Unter seiner Regierung werde Polen durch gute Zusammenarbeit die Position eines «Anführers innerhalb der EU» erreichen, sagte Tusk. «Wir sind umso stärker, umso souveräner, je stärker die Europäische Gemeinschaft ist.» Es sei auch ein Grund für den Sieg des proeuropäischen Dreierbündnisses bei der Parlamentswahl gewesen, dass viele Wähler in Polen sich gewünscht hätten, dass das Land in der EU eine entscheidende Rolle spiele.

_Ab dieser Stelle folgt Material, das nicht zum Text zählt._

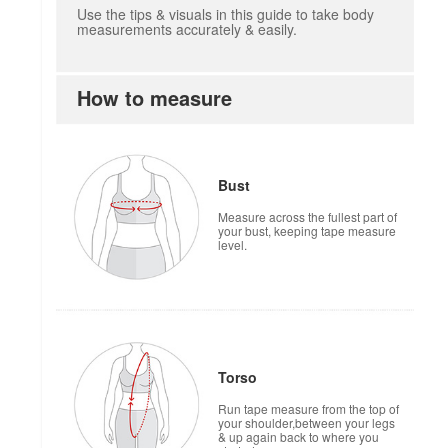
Use the tips & visuals in this guide to take body
measurements accurately & easily.
How to measure
Bust
Measure across the fullest part of
your bust, keeping tape measure
level.
Torso
Run tape measure from the top of
your shoulder,between your legs
& up again back to where you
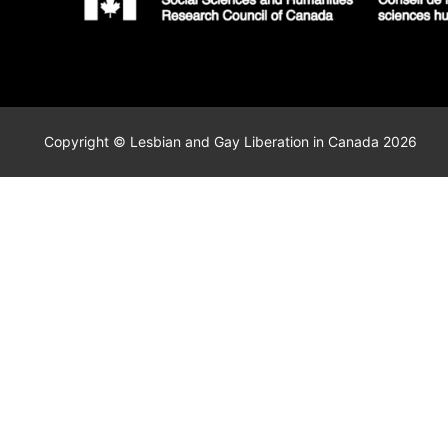
Copyright © Lesbian and Gay Liberation in Canada 2026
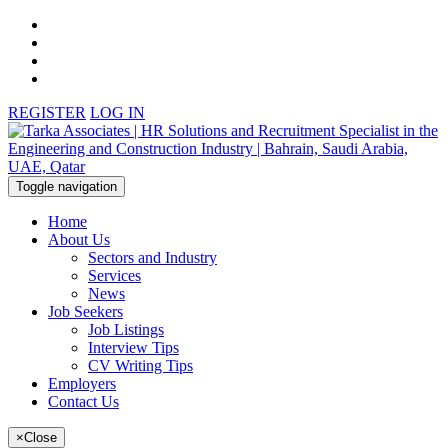
REGISTER
LOG IN
Toggle navigation
Home
About Us
Sectors and Industry
Services
News
Job Seekers
Job Listings
Interview Tips
CV Writing Tips
Employers
Contact Us
×
Close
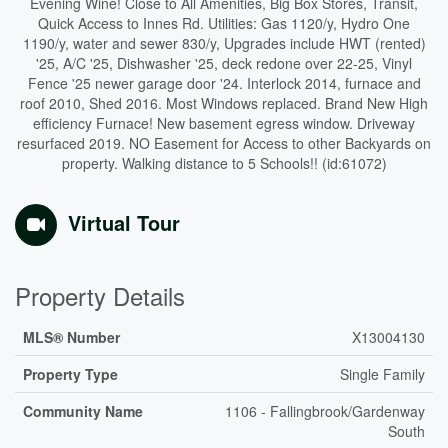
Evening Wine! Close to All Amenities, Big Box Stores, Transit,
Quick Access to Innes Rd. Utilities: Gas 1120/y, Hydro One
1190/y, water and sewer 830/y, Upgrades include HWT (rented)
'25, A/C '25, Dishwasher '25, deck redone over 22-25, Vinyl
Fence '25 newer garage door '24. Interlock 2014, furnace and
roof 2010, Shed 2016. Most Windows replaced. Brand New High
efficiency Furnace! New basement egress window. Driveway
resurfaced 2019. NO Easement for Access to other Backyards on
property. Walking distance to 5 Schools!! (id:61072)
Virtual Tour
Property Details
MLS® Number
X13004130
Property Type
Single Family
Community Name
1106 - Fallingbrook/Gardenway
South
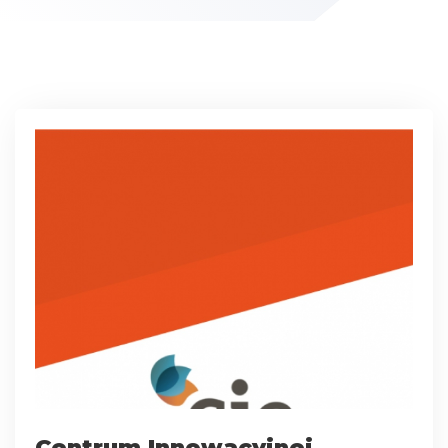
Centrum Innowacyjnej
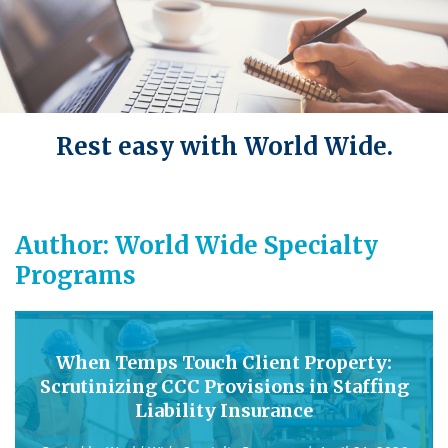
Rest easy with World Wide.
Author:
World Wide Specialty
Programs
When Temps Touch Client Property:
Scrutinizing CCC Provisions in Staffing
Liability Insurance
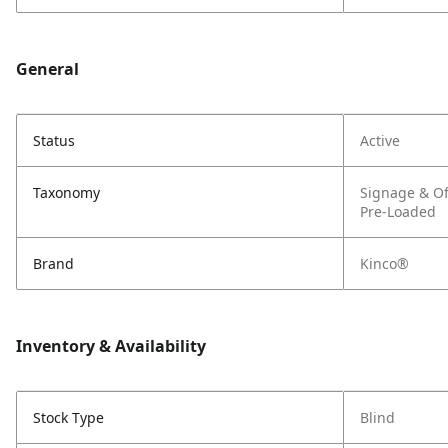
General
Status
Active
Taxonomy
Signage & Of
Pre-Loaded
Brand
Kinco®
Inventory & Availability
Stock Type
Blind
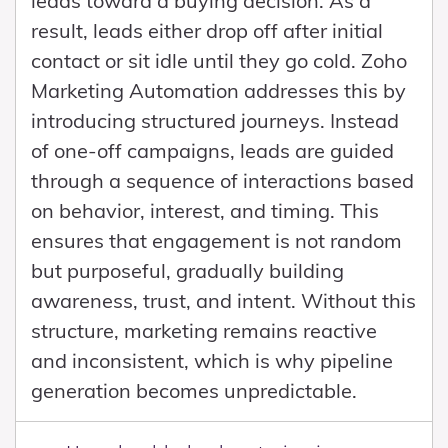
leads toward a buying decision. As a
result, leads either drop off after initial
contact or sit idle until they go cold. Zoho
Marketing Automation addresses this by
introducing structured journeys. Instead
of one-off campaigns, leads are guided
through a sequence of interactions based
on behavior, interest, and timing. This
ensures that engagement is not random
but purposeful, gradually building
awareness, trust, and intent. Without this
structure, marketing remains reactive
and inconsistent, which is why pipeline
generation becomes unpredictable.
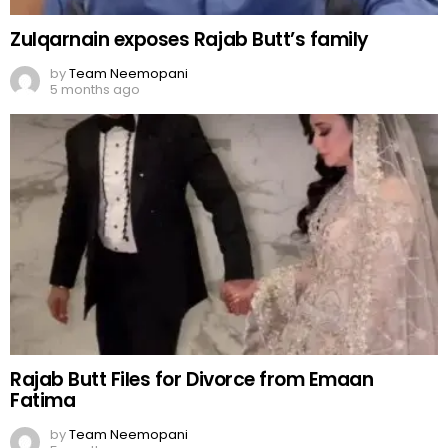
Zulqarnain exposes Rajab Butt’s family
by
Team Neemopani
5 months ago
Rajab Butt Files for Divorce from Emaan
Fatima
by
Team Neemopani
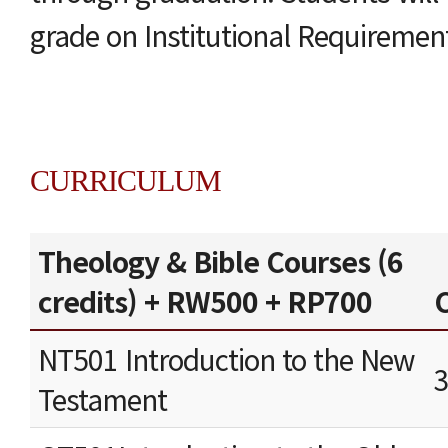
grade on Institutional Requiremen
CURRICULUM
Theology & Bible Courses (6
credits) + RW500 + RP700
C
NT501 Introduction to the New
Testament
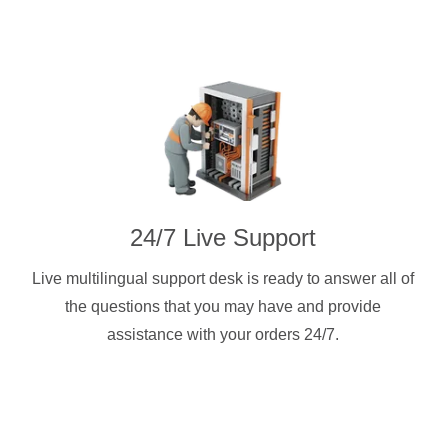
24/7 Live Support
Live multilingual support desk is ready to answer all of
the questions that you may have and provide
assistance with your orders 24/7.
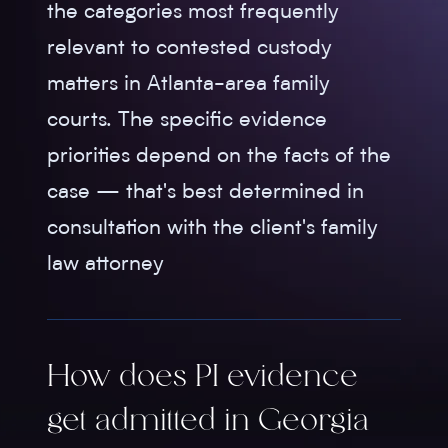
the categories most frequently
relevant to contested custody
matters in Atlanta-area family
courts. The specific evidence
priorities depend on the facts of the
case — that's best determined in
consultation with the client's family
law attorney
How does PI evidence
get admitted in Georgia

Tusk hob hervor, Polen bleibe ein wichtiges und starkes Nato-Mitglied und ein treuer, stabiler und selbstbewusster Verbündeter der USA. Er kündigte an, seine Regierung werde den Westen zu mehr Unterstützung für die angegriffene Ukraine bewegen. Er könne es nicht mehr hören, wenn manche westliche Politiker von einer Ermüdung durch die Situation in der Ukraine sprechen würden. «Wir werden laut und entschieden die volle Mobilisierung der freien westlichen Welt für die Unterstützung der Ukraine in diesem Krieg verlangen.» In ein paar Stunden reise er zum EU-Gipfel nach Brüssel. Dort wolle er «anders als bisher» Wege finden, um Polens traditionelle Verbündeten von der Notwendigkeit der Hilfe zu überzeugen, sagte Tusk weiter.
Seit Beginn des russischen Angriffskriegs gegen die Ukraine gehörte Polen zu den wichtigsten politischen und militärischen Unterstützern seines Nachbarlandes. Zuletzt war es aber unter der Vorgängerregierung zu Spannungen zwischen Warschau und Kiew gekommen.
Tusk stellte auch sein Kabinett vor. Neuer Aussenminister wird der bisherige EU-Parlamentarier Radoslaw Sikorski. Der 59-Jährige war bereits von 2007 bis 2014 Polens Chefdiplomat, davor diente er als Verteidigungsminister. Sikorski gilt als überzeugter Transatlantiker. Das Verteidigungsressort und zugleich das Amt des Vize-Regierungschefs übernimmt Wladyslaw Kosiniak-Kamisz. Der im Ausland wenig bekannte 42-jährige Arzt ist einer der Chefs der Partei Dritter Wegs. Neuer Justizminister wird der 46 Jahre alte Verfassungsrechtler Adam Bodnar. Er war von 2015 bis 2021 Polens Menschenrechtsbeauftragter.